COPake ZBA meeting

thursday, SEPTEMBER 26, 2019 - 7:00P AT COPAKE TOWN HALL

COPake planning board meeting

thursday, October 3, 2019 - 7:00P AT COPAKE TOWN HALL


GRJH, INC. HAS STATED THAT THE PROPOSED SITE DOES NOT SIT OVER A MAPPED AQUIFER. IT DOES. IN 2014, THE DEC AUTHORED A COMPREHENSIVE SUMMARY OF COPAKE’s WATER RESOURCES. PAGE 25 EXPLICITLY depicts the unconfined, mid-yield aquifer under the proposed site. The characteristics of an unconfined aquifer put local well water at a higher risk of exposure to contamination.

GRJH, Inc., [Cobble Pond Farm] is seeking approval from the Town of Copake to develop one of the largest gas station/convenience stores in Columbia County at an historic and environmentally sensitive intersection–the gateway to the Taconic-Berkshire Region. GRJH, Inc.’s application to build the gas station at the intersection of NY Route 23 and County Route 7 has already been approved by the Copake Zoning Board of Appeals (ZBA), receiving a “Negative Declaration of Significance” determination in the New York State-required SEQRA (State Environmental Quality Review Act) assessment. The Save Craryville community coalition was formed in response to the discovery of this decision by the ZBA. Save Craryville believes that there are in fact potential, serious environmental consequences associated with this project, and that the ZBA should have questioned many aspects of the Environmental Impact Statement submitted by the applicant. Now, the project has advanced to the Copake Planning Board, which is conducting a site plan review to ensure that the project conforms with the Town of Copake Zoning Code. This final review process is our community’s last chance to make sure that true due diligence is conducted to ensure the environmental, aesthetic and scenic value of our hamlet is not impacted. Save Craryville has engaged the services of of the environmental land use attorney David K. Gordon and associate attorney Emily Svenson to assist with strategy.
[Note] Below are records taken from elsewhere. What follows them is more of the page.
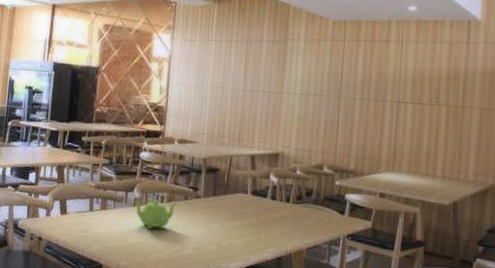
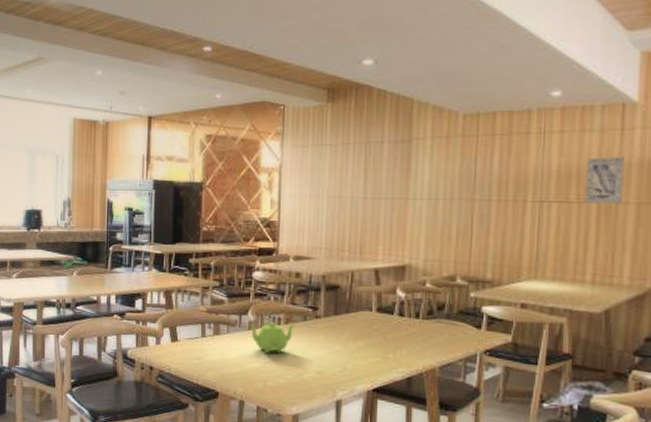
wall art: none [435,66,470,108] -> present [584,156,625,204]

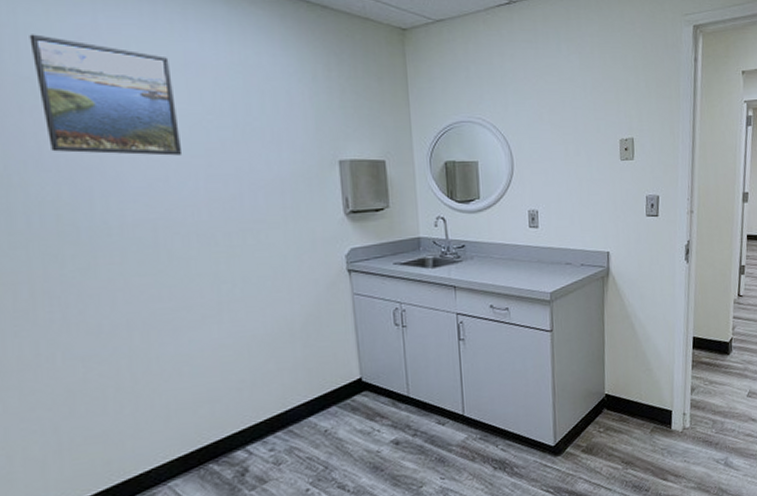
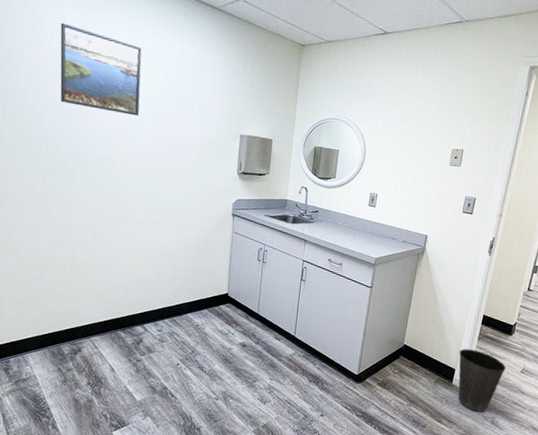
waste basket: none [672,381,730,457] -> present [458,349,506,412]

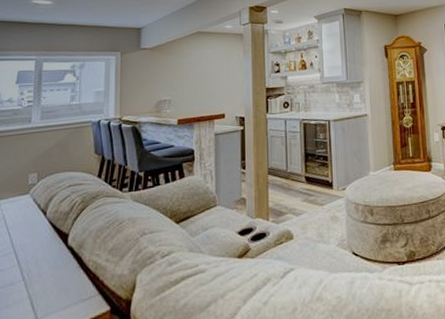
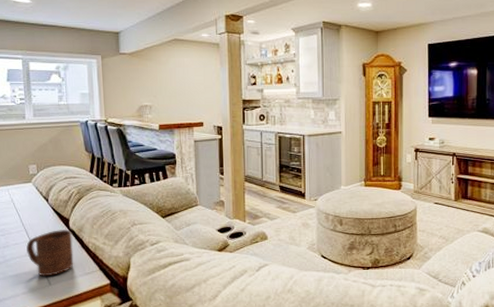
cup: none [13,246,70,309] -> present [26,229,74,277]

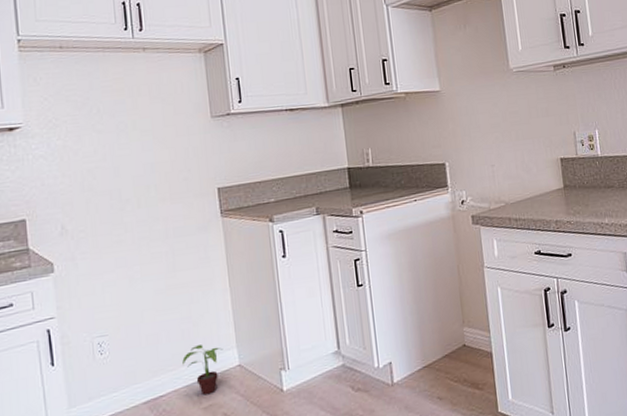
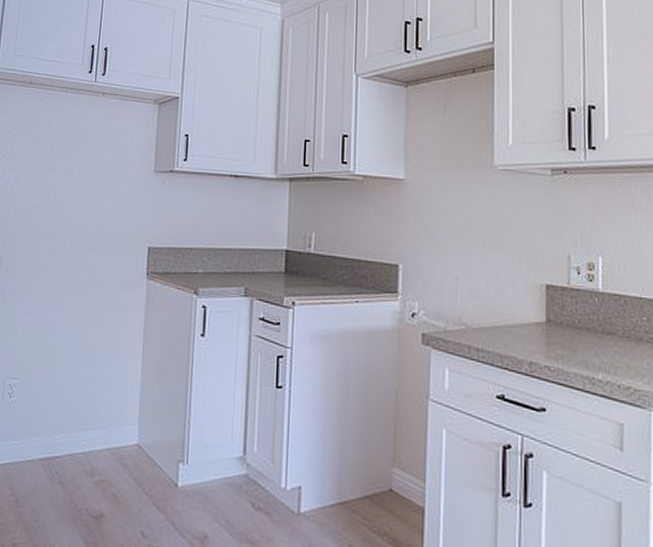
potted plant: present [182,344,223,395] -> none [83,411,125,469]

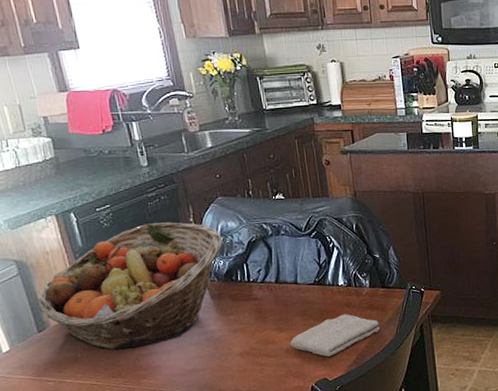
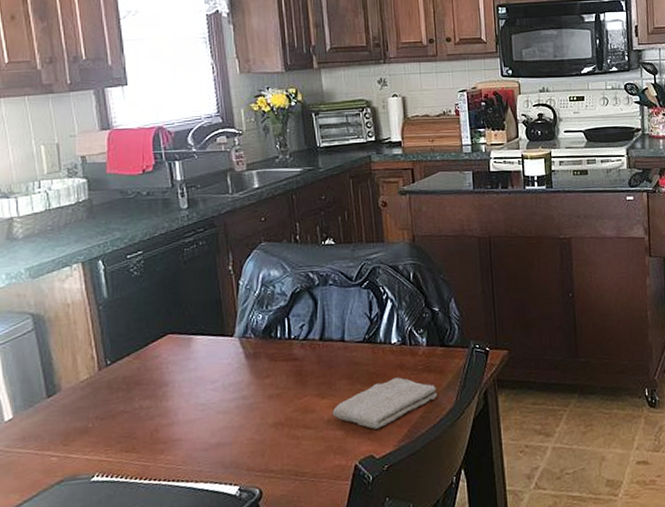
fruit basket: present [38,222,222,350] -> none [51,270,262,418]

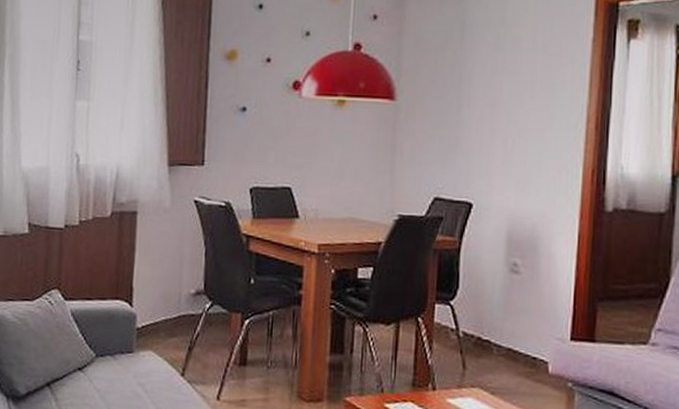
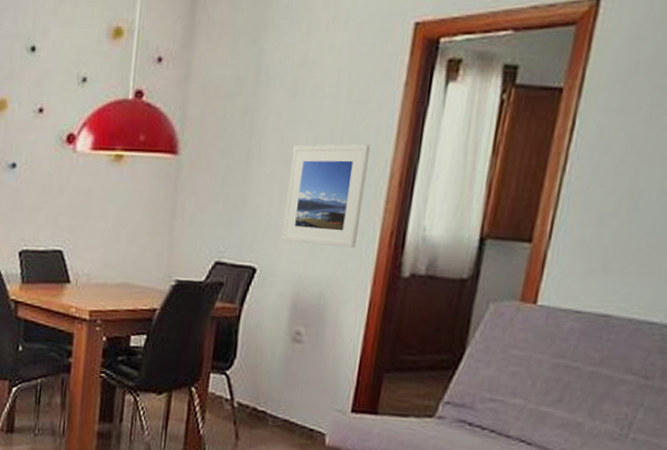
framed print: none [493,91,568,185] -> present [281,144,371,248]

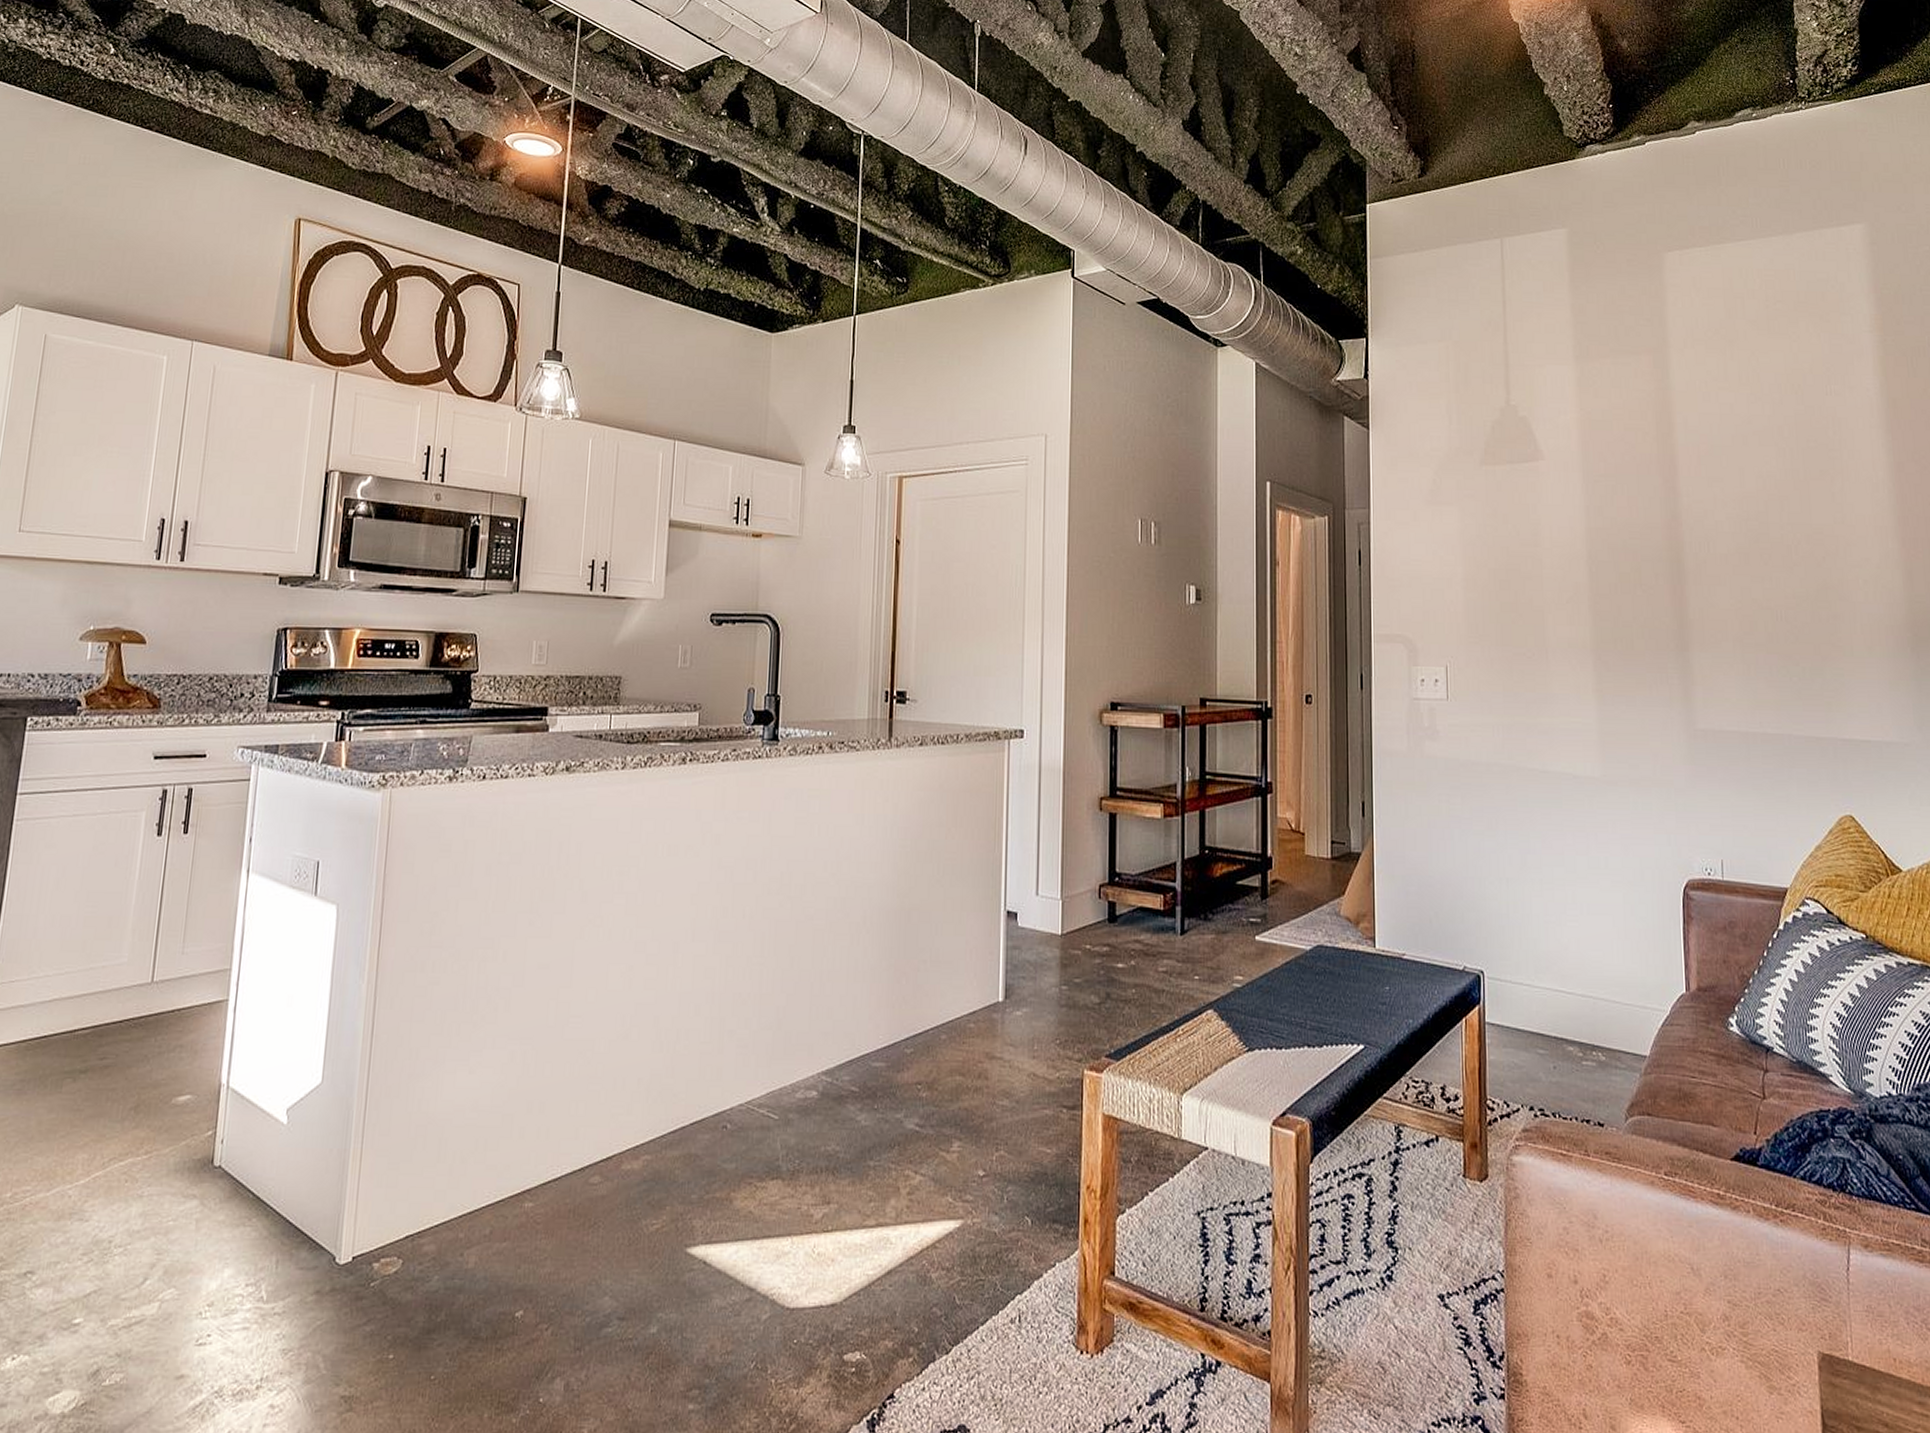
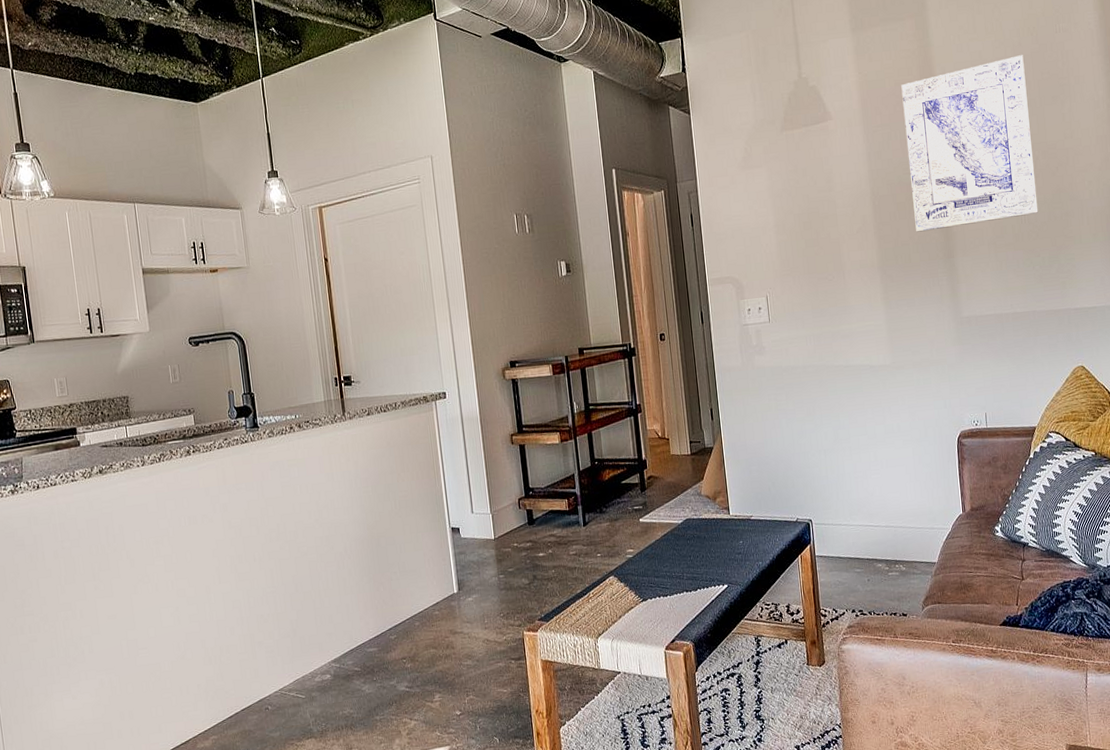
wall art: none [1632,415,1799,613] -> present [901,55,1039,232]

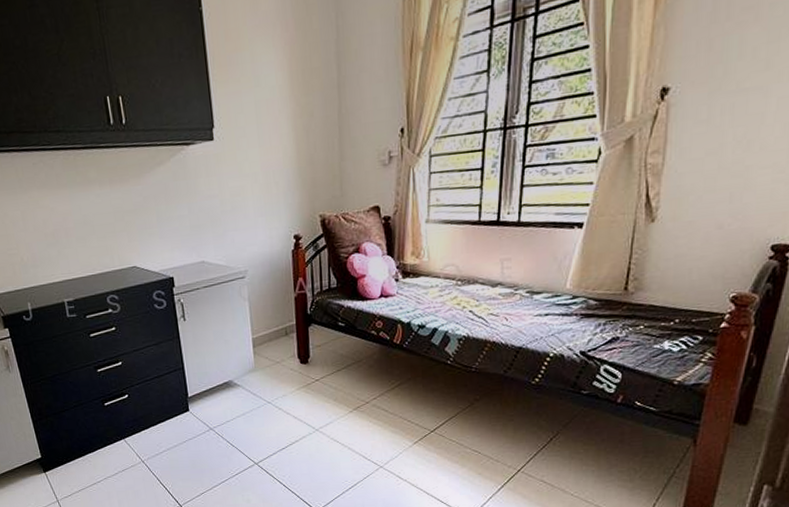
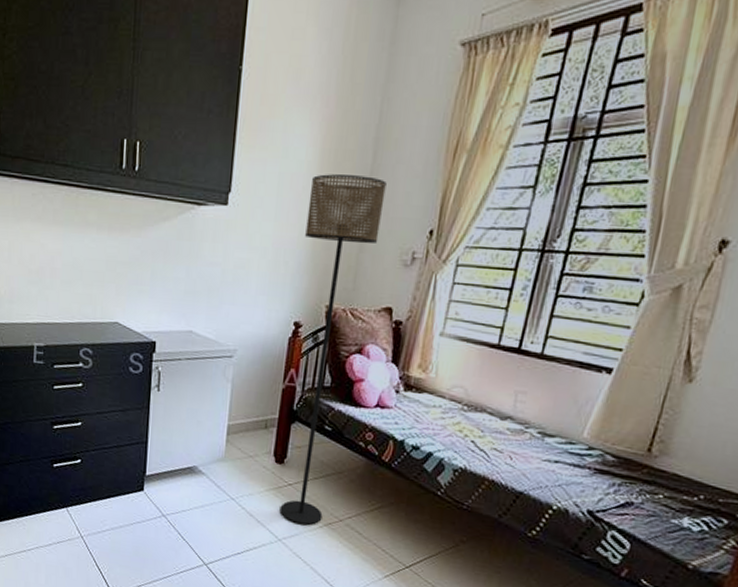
floor lamp: none [286,89,356,413] -> present [279,174,387,525]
GRJH, Inc. owns many gas stations in the Northeast and has been sued multiple times for violating environmental protection laws. In most instances these cases have been settled prior to going to trial. However, the company's history is troubling, particularly given that the proposed site is on top of the aquifer on which the community relies for well water and crop irrigation.


1. Revised site plan that conforms to Copake Zoning Code

The members of the Planning Board have not fully exercised their authority to ensure GRJH’s site plan conforms to code. After 8 months of legal letters and public hearings, the Planning Board has acted on only a few of the violations outlined by Save Craryville. The building height was lowered, the developed area was reduced to an area [mostly] outside setbacks and the number of fueling positions or ‘nozzles’ was finally and conclusively reduced from 12 to 6. As our legal record holds, many aspects of the site plan still do not conform to code.

2. Phase I Environmental Site Assessment focused on potential subsurface contamination 

At the May 2 Public Hearing, Planning Board Chairman Bob Haight said that he believed the missing Phase I EAS had been satisfied. The study that intended to determine the potential for existing subsurface contamination was conducted by the applicant's technician and inconclusively offered suggestions for further research.

3. Independent Engineer

Chairman Bob Haight announced at the May 2 Public Hearing that the escrow had finally been created and an independent engineer would be contracted by the Board. Details of said engineer’s scope of work was discussed by Members of the Board after the Public Hearing ended so the public was not present to comment.

4. Revised Stormwater Pollution Prevention Plan

None of the concerns raised by Save Craryville environmental engineer Bart Clark have been addressed by the Planning Board and the applicant. A revised Stormwater Pollution Prevention Plan was submitted but did not address concerns regarding septic placement in a wetland and the presence of both a stream and wetland on the site.

5. Groundwater Impact Analysis

Although the applicant's hydrogeologist submitted a non-technical and broad denial of statements by Save Craryville hydrogeologist Paul Rubin, the Planning Board has still not contracted an independent engineer to conduct a Groundwater Impact Analysis.

6. Visual Impact Report

There has been little to no consideration for the Visual Impacts of the site–potential improvements to lighting, architecture, landscaping and building techniques have been ignored. The Planning Board has the authority to contract an independent architect or planner at the applicant's expense to recommend and require certain aesthetic measures be taken on the site. The Planning Board members have not exercised said authority.